September 14, 2021
Social Entrepreneurship Fellows develop strategic roadmaps for UW innovations
The Population Health Initiative’s summer 2021 Social Entrepreneurship Fellows Program concluded in August with the fellows presenting their findings to students, faculty and staff from schools and colleges across campus. The fellows spent 10 weeks working on population health innovations developed by University of Washington researchers to determine how these innovations could be financially sustainable while also having a substantial societal impact.
The Social Entrepreneurship Fellows Program was developed by the Population Health Initiative – in partnership with the Buerk Center for Entrepreneurship, the Evans School of Public Policy & Governance and CoMotion – to expand opportunities for students from all disciplines to gain real-world experience in social entrepreneurship while providing UW investigators with a road-map to sustainability for their population health-related innovations. This year, the program was conducted remotely due to the coronavirus pandemic.
This summer, students selected for the program were:
Name | Degree Program | School |
Daaniya Iyaz | Master of Environmental Health | School of Public Health |
Shawn Swanson | Ph.D. in Mechanical Engineering | College of Engineering |
Fred Yeboah | Ph.D. in Molecular and Cellular Biology | School of Medicine |
Nick Mager | Master of Public Administration and Master of Business Administration | Foster School of Business, Evans School of Public Policy & Governance |
Burren Peil | Ph.D. in Human Centered Design & Engineering | College of Engineering |
Tyler Vasquez | Master of Public Administration | Evans School of Public Policy & Governance |
The fellow’s final presentations and reports offered the UW investigators a detailed analysis in customer discovery, markets, competitive landscapes and a final recommendation for a business model to move their projects forward.
Swanson worked with the Entrepreneurial Law Clinic (ELC), which offers services to minority, low-income, and diverse entrepreneurs throughout the Pacific Northwest to overcome the barriers that they face in starting and growing their businesses. Swanson assessed how to best grow to serve the needs of its clients as well as create sustainable solutions for the team. He developed relationships with stakeholders, conducted 42 interviews to understand how to best serve underserved clients and provided recommendations on how to move forward with the various relationships he built throughout the summer. The ELC has tremendous potential for sustainability and increasing their reach in communities who are historically underserved.
The Brotherhood Initiative empowers undergraduate males of color to thrive on campus and graduate prepared for a lifetime of leadership, service and success. Yeboah spent the summer working to examine the best practices for a positive social change curriculum. He assessed programs locally and nationally to identify opportunities for experiential learning for students who are tackling key social issues and interviewed stakeholders of existing programs to learn from their experiences. Yeboah provided specific recommendations on how to structure the pilot program to maximize practical experiences and how to explore various funding opportunities. Yeboah’s work is being used in partnership by the UW’s Brotherhood Initiative and Buerk Center for Entrepreneurship to inform their pilot program in 2021-22 and how to best enable experiential opportunities for students in the program.

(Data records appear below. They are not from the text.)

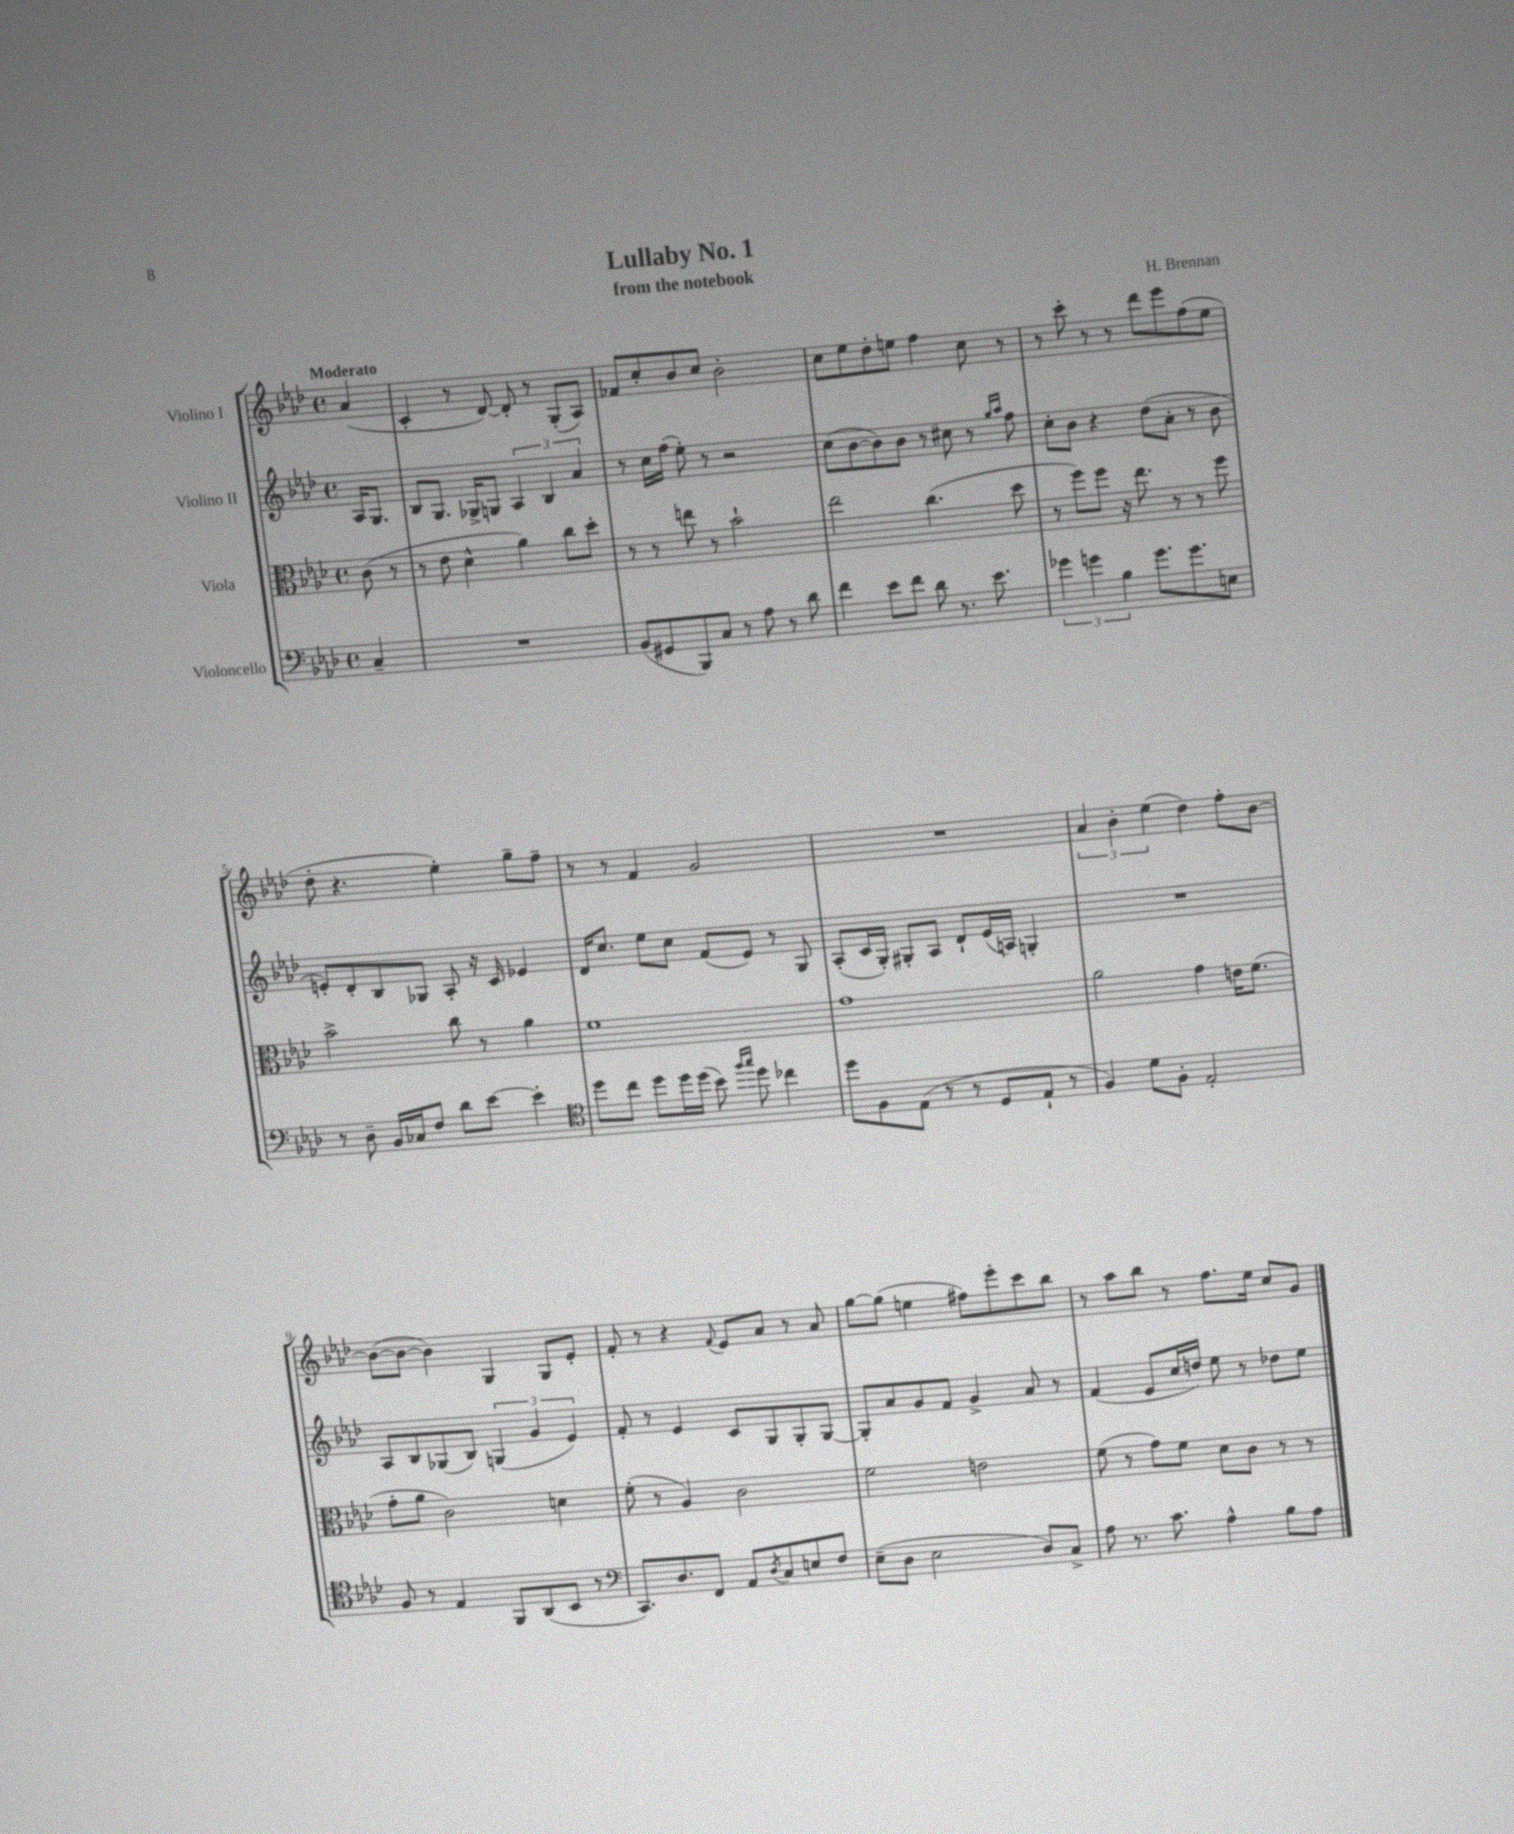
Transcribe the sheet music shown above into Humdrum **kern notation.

**kern	**kern	**kern	**kern
*part4	*part3	*part2	*part1
*staff4	*staff3	*staff2	*staff1
*I"Violoncello	*I"Viola	*I"Violino II	*I"Violino I
*clefF4	*clefC3	*clefG2	*clefG2
*k[b-e-a-d-]	*k[b-e-a-d-]	*k[b-e-a-d-]	*k[b-e-a-d-]
*M4/4	*M4/4	*M4/4	*M4/4
*met(c)	*met(c)	*met(c)	*met(c)
=	=	=	=
!	!	!	!LO:TX:a:B:t=Moderato
4C~/	(8c\	16A-/KL	(4a-/
.	.	8.G/J	.
.	8r	.	.
=1	=1	=1	=1
1r	8r	8B-/L	4c'/
.	8e-\	8.G/J	.
.	4d-^^\	.	8r
.	.	16G-X^/KL	.
.	.	8Gn/J	[8d-/)
.	4a-\)	6A-/	8d-'/]
.	.	.	8r
.	.	6B-/	.
.	8cc\L	.	(8G'/L
.	.	6a-/	.
.	8dd-'\J	.	8A-/J)
=2	=2	=2	=2
(8BB-/L	8r	8r	8f-X/L
8GG#X/	8r	16cc\LL	8cc'/
.	.	(16ff\JJ	.
8BBB-/)	8een\	8ee-'\)	8b-/
8C/J	8r	8r	8cc/J
8r	2b-`\	2r	2b-'\
8A-\	.	.	.
8r	.	.	.
8d-\	.	.	.
=3	=3	=3	=3
4f\	2ee-\	(8cc\L	8cc\L
.	.	[8b-\	8ee-\
8e-\L	.	8b-\])	8dd-'\
8f\J	.	8b-\J	8een\J
8d-\	(4.cc\	8r	4ff\
8.r	.	8cc#X\	.
.	.	8r	8cc\
8.e-\	.	.	.
.	.	16qqgg/LL	.
.	.	16qqaa-/JJ	.
.	8dd-\	8ff\	8r
=4	=4	=4	=4
6g-X\	8r	8cc'\L	8r
.	8ff\L)	8b-\J	8ccc'\
6gn\	.	.	.
.	8ff\J	4r	8r
6B-\	.	.	.
.	16r	.	8r
.	8.ee-\	.	.
8.g\L	.	(8dd-\L	8ddd-\L
.	8r	8a-'\J	8eee-\
8.g\	.	.	.
.	8r	8r	(8ff\
8En\J	8ff\	8b-\	8ee-\J
!!LO:LB:g=z
=5	=5	=5	=5
8r	2b-^\	8en'/L)	8dd-'\
8D-~\	.	8d-'/	4.r
16BB-/LL	.	8B-/	.
16C-X/J	.	.	.
8F/J	.	8G-X/J	.
8d-\L	8cc\	8A-'/	4ee-'\)
[8e-\J	8r	16r	.
.	.	16c/	.
4e-'\]	4a-\	4e-X/	8gg~\L
.	.	.	8ff~\J
=6	=6	=6	=6
*clefC4	*	*	*
8dd-\L	1f	16d-/KL	8r
.	.	8.cc/J	.
8cc\J	.	.	8r
8dd-\L	.	8ee-\L	4f/
16dd-\L	.	8cc\J	.
(16dd-\JJ	.	.	.
8b-\)	.	(8f/L	2g/
16qqff/LL	.	.	.
16qqgg/JJ	.	.	.
8dd-\	.	8e-/J)	.
4cc-X\	.	8r	.
.	.	8G/	.
=7	=7	=7	=7
8dd-\L	1g	(8A-'/L	1r
8F\	.	16c/L	.
.	.	16G'/JJ)	.
(8E-\J	.	8G#X'/L	.
8r	.	8A-/J	.
8r	.	8d-`/L	.
8D-/L	.	(16e-/L	.
.	.	16An/JJ)	.
8E-`/J	.	4Gn'/	.
8r	.	.	.
=8	=8	=8	=8
4F/)	2a-\	1r	6a-/
.	.	.	6b-'\
8d-\L	.	.	.
.	.	.	(6ee-\
8F'\J	.	.	.
2E-'/	4g\	.	4dd-\)
.	16en\KL	.	8ff'\L
.	(8.f\J	.	.
.	.	.	[8b-\J
!!LO:LB:g=z
=9	=9	=9	=9
8F/	8g'\L	8A-/L	(8b-\L_
8r	8a-\J	8B-/	8b-\J_
4E-/	2c\)	(8G-X/	4b-\])
.	.	8B-/J)	.
8FF/L	.	(6Gn/	4G/
(8AA-/	.	.	.
.	.	6g/	.
8BB-/J	4dn\	.	8G/L
.	.	6e-/)	.
8r	.	.	8e-'/J
=10	=10	=10	=10
*clefF4	*	*	*
8.CC/L)	(8f'\	8f'/	8f'/
.	8r	8r	8r
8.D-/	.	.	.
.	4A-/)	4e-/	4r
8FF/J	.	.	.
.	.	.	8qqf/
8AA-/L	2c\	8c/L	8e-/L
8qD-/	.	.	.
8C/	.	8G/	8a-/J
8En/	.	8G'/	8r
8F/J	.	[8G/J	8a-/
=11	=11	=11	=11
(8E-~\L	2f\	8G'/L]	[8gg\L
8D-\J	.	8a-/	(8gg\J]
2E-\	.	8g/	4een\
.	.	8f/J	.
.	2en\	4g^/	8ff#X\L)
.	.	.	8eee-'\
8D-/L)	.	8a-/	8ccc\
8C^/J	.	8r	8bb-\J
=12	=12	=12	=12
8A-\	(8f\	(4f/	8r
8.r	8r	.	8aa-\L
.	8g\L)	8e-/L	8bb-\J
8.c\	.	.	.
.	8f\J	16cc/L	8r
.	.	16ddn/JJ)	.
4A-^^\	8d-\L	8ee-\	8.ff\L
.	8c\J	8r	.
.	.	.	16ee-\Jk
8B-\L	8r	8dd-X\L	8cc/L
8A-\J	8r	8ee-\J	8g/J
==	==	==	==
*-	*-	*-	*-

Mager spent the 10 weeks in the summer identifying sustainability options for the UW Taskar Center for Accessible Technology’s Open Sidewalks (OS). OS enables cities to create digital tools to map pedestrian accessibility and support personalized pedestrian routing at a whole city scale. Mager conducted 26 stakeholder interviews in the private, public, and nonprofit sector, examined the current market and competitive landscape and identified solutions to create sustainability. Mager created a four-phase path to success strategy to generate interest in data standard standards as well as built an operational model that can sustain and expand OS’s impact.
Iyaz’s spent the summer examining the best way to deploy Caring for Caregivers Online (COCO) to market to benefit caregivers from burnout, particularly those from low-income and from marginalized communities. Iyaz conducted an extensive customer discovery process interviewing 25 stakeholders to determine how COCO can be best adopted by various stakeholders and examined the market to determine how it compared with similar technologies, and researched and created an extensive business plan. Iyaz also designed a roadmap for COCO to follow in their first years to develop a sustainable partnership and revenue while maintaining the overall goal of providing social benefit to caregivers in low income and marginalized communities.
Peil and Vasquez examined how best to complete the groundwork for CROP, a non-profit established by formerly incarcerated prisoners in California that helps other paroled and released individuals to find meaningful jobs. CROP brings innovative programs that focus on four pillars for successful reentry: Leadership for Life; Skilled for Life; Equipped for Life; and Home for Life. CROP is in the process of developing a social enterprise that will hire trained, formerly incarcerated individuals to work on tech projects procured from the tech industry. Peil and Vasquez worked with the CROP team to complete the planning work that included the fundraising deck and marketing pitch that lays the groundwork while also creating a holistic solution to their social enterprise.
While the fellows all had primary responsibility for one project, the cohort structure enabled the students to work with each other and contribute their disciplinary expertise to all the other projects.